■ Aim of the exercise: The first line of the entries through the line bearing "modern gaming mechanics, and its intriguing": copy these lines exactly and return nothing else.
---------- Provided records
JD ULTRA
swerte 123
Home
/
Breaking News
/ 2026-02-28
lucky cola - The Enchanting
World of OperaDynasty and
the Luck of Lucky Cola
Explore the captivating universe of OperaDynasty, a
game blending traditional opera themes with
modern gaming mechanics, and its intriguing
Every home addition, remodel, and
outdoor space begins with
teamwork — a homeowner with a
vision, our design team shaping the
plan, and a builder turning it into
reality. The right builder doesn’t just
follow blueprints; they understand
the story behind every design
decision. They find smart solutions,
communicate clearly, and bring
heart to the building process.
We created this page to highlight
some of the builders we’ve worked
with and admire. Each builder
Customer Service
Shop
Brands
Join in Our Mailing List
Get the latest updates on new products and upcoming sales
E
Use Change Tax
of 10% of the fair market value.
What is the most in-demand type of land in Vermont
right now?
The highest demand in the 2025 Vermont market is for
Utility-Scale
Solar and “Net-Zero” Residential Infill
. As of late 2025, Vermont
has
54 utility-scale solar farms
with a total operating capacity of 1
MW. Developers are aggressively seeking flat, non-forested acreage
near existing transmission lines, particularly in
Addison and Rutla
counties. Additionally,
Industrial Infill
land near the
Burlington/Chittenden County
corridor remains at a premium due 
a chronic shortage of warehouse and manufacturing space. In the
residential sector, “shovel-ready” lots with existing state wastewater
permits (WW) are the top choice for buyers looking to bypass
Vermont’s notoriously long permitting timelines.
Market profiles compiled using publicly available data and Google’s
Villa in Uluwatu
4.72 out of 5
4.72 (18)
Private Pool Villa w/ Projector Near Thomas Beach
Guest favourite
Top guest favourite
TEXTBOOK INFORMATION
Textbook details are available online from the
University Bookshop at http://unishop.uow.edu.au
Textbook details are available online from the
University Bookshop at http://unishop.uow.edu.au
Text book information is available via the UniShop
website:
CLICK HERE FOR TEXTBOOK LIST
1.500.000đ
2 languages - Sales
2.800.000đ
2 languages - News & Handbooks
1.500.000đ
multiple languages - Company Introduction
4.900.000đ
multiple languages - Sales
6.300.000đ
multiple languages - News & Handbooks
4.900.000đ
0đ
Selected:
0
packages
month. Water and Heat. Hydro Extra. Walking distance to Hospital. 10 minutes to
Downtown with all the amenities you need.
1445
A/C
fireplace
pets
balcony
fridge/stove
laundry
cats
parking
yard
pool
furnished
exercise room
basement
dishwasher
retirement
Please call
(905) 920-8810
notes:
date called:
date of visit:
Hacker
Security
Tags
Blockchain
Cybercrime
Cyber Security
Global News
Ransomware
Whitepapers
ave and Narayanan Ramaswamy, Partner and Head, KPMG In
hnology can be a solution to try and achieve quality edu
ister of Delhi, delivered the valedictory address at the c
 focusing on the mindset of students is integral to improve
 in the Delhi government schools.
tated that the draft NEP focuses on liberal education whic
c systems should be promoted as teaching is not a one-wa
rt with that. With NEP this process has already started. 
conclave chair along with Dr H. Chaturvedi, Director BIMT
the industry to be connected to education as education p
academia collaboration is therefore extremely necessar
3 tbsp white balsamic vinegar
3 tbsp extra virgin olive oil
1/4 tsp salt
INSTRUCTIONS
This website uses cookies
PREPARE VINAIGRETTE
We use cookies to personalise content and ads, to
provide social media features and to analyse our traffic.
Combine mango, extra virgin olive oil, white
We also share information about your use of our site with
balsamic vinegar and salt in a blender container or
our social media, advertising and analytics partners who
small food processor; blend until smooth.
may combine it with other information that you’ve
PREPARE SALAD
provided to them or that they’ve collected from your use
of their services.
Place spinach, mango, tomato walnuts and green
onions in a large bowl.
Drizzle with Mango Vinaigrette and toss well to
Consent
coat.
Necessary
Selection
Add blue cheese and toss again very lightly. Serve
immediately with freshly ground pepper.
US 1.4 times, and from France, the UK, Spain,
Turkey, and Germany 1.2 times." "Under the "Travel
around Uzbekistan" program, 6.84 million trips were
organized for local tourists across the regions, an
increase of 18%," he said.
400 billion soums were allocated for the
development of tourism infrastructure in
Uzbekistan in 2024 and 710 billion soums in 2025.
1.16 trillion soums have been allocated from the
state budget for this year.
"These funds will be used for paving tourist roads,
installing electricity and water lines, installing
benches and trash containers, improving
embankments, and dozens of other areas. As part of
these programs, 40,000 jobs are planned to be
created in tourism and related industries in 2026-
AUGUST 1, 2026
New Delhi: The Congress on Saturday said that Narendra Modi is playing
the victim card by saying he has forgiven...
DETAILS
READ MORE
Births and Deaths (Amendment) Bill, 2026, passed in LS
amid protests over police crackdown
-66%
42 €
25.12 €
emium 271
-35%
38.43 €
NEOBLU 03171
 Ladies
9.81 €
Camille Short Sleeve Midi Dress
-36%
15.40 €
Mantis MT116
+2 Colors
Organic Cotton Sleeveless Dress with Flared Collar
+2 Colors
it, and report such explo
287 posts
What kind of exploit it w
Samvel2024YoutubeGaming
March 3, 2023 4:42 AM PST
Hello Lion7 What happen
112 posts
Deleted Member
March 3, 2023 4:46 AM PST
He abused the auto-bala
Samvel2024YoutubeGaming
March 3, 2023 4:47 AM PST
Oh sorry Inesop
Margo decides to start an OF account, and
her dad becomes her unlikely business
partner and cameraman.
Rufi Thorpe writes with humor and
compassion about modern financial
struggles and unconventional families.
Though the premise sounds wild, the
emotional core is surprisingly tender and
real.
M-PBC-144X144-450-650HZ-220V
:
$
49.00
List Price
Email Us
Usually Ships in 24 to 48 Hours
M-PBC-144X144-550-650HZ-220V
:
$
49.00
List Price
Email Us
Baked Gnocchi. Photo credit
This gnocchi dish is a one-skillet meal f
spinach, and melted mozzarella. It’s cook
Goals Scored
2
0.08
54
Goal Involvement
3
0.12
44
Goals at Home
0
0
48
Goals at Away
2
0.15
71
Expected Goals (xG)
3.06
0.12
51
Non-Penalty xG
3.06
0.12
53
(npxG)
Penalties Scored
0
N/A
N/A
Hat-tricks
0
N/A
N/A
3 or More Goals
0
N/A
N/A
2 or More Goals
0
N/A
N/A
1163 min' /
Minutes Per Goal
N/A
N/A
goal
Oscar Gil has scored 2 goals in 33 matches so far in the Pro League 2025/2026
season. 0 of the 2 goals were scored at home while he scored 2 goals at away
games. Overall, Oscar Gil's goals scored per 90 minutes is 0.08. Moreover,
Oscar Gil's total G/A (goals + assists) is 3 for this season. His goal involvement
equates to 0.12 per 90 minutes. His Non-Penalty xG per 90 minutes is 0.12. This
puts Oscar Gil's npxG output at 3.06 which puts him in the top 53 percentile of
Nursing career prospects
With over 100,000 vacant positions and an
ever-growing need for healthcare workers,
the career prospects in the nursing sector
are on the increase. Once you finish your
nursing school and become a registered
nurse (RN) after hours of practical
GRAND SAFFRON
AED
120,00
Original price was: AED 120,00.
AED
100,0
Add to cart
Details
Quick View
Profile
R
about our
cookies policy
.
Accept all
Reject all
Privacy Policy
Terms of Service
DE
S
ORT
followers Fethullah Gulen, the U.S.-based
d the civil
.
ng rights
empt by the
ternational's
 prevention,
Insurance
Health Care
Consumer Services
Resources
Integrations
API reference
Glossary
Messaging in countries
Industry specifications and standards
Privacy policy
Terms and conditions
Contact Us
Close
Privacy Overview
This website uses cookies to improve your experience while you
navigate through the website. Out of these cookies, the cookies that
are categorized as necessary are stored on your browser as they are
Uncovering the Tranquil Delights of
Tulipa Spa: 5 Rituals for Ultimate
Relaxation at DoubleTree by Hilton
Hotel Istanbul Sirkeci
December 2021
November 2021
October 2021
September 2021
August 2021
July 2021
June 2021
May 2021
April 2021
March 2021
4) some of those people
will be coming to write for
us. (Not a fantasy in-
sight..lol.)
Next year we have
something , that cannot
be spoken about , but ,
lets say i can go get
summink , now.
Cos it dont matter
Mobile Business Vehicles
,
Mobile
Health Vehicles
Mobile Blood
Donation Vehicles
--------------------
■ Expected answer:
JD ULTRA
swerte 123
Home
/
Breaking News
/ 2026-02-28
lucky cola - The Enchanting
World of OperaDynasty and
the Luck of Lucky Cola
Explore the captivating universe of OperaDynasty, a
game blending traditional opera themes with
modern gaming mechanics, and its intriguing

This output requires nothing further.